## [What you are asked to do]
Find the lines holding the string "events" in the data, then copy all of them.

## [Supplied data]
[Start of section]
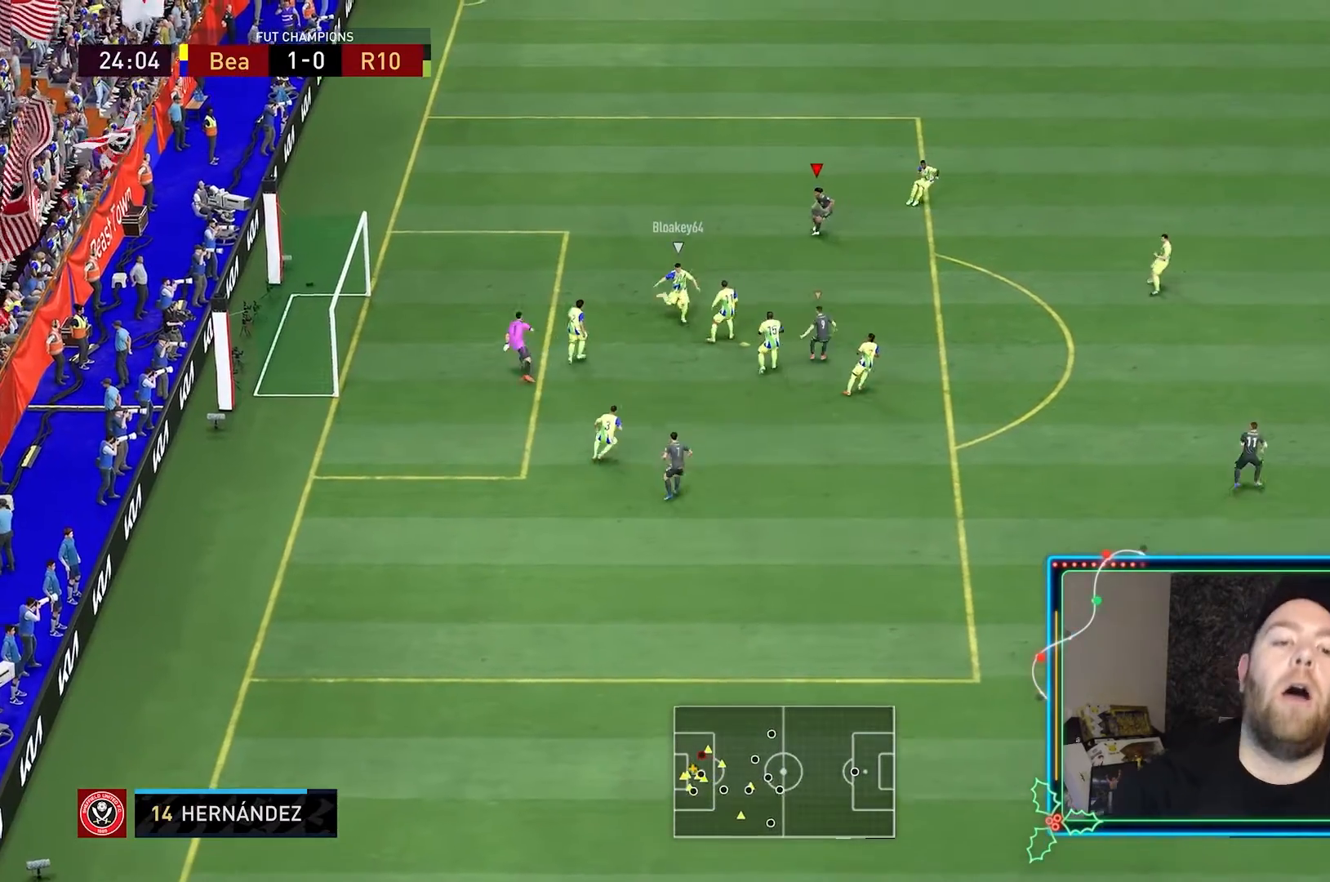
{"dt_ms": 500, "buttons": ["L2", "R2"], "left_stick": "up-right", "right_stick": "center"}
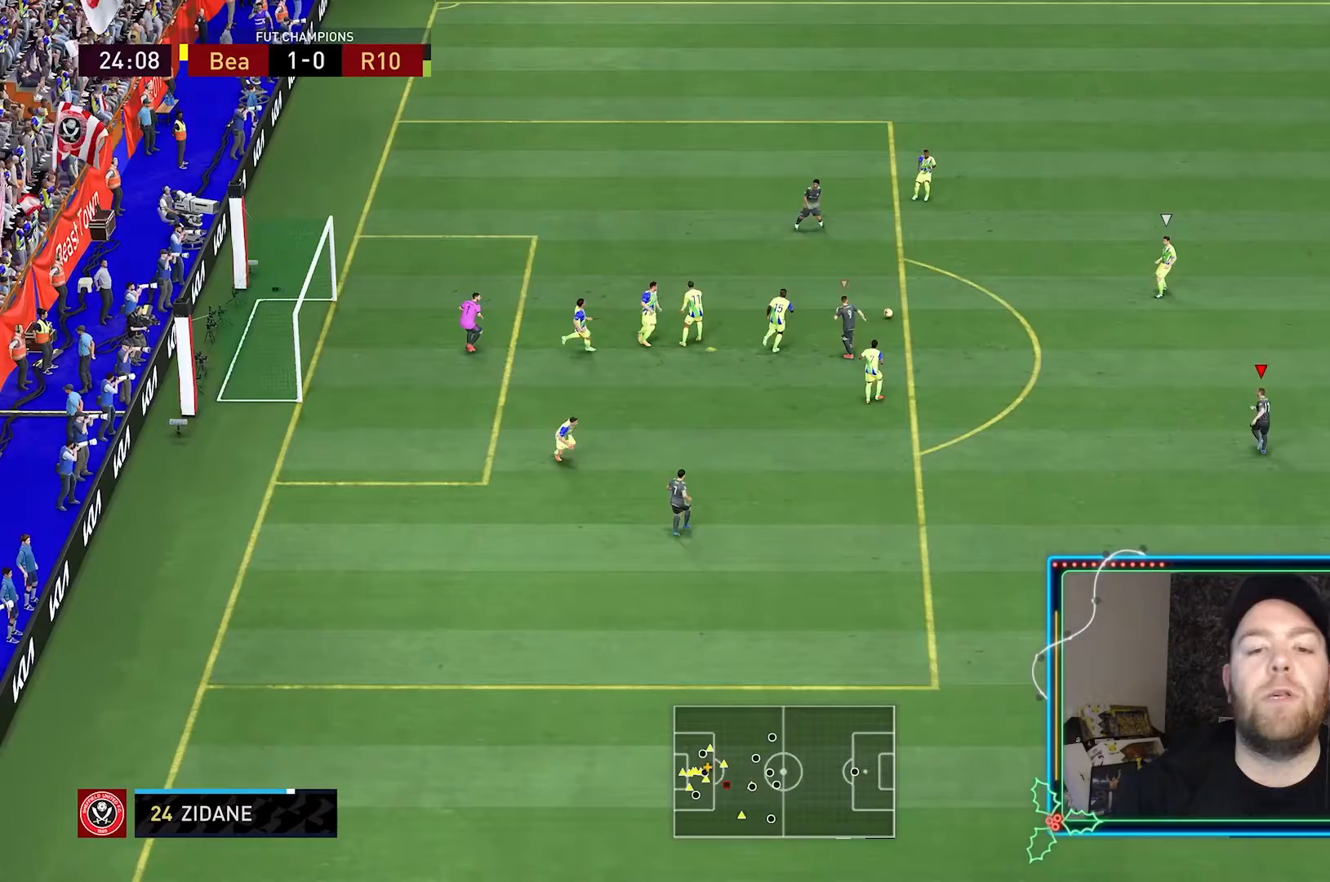
{"dt_ms": 500, "buttons": ["L2", "R2"], "left_stick": "up-right", "right_stick": "center", "events": []}
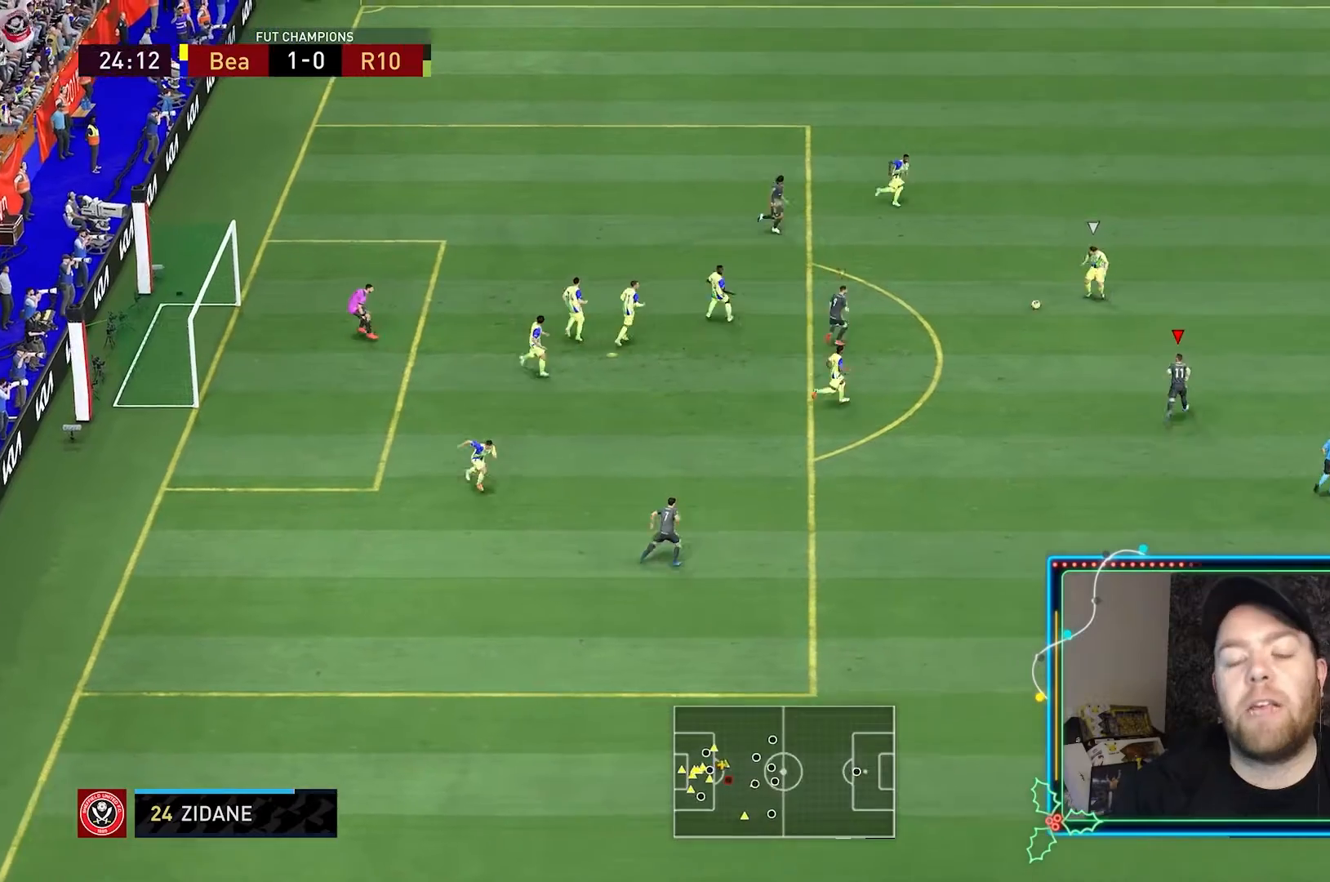
{"dt_ms": 500, "buttons": ["R2"], "left_stick": "up-right", "right_stick": "center", "events": [[100, "L2", "up"]]}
[End of section]
## [The completed task]
{"dt_ms": 500, "buttons": ["L2", "R2"], "left_stick": "up-right", "right_stick": "center", "events": []}
{"dt_ms": 500, "buttons": ["R2"], "left_stick": "up-right", "right_stick": "center", "events": [[100, "L2", "up"]]}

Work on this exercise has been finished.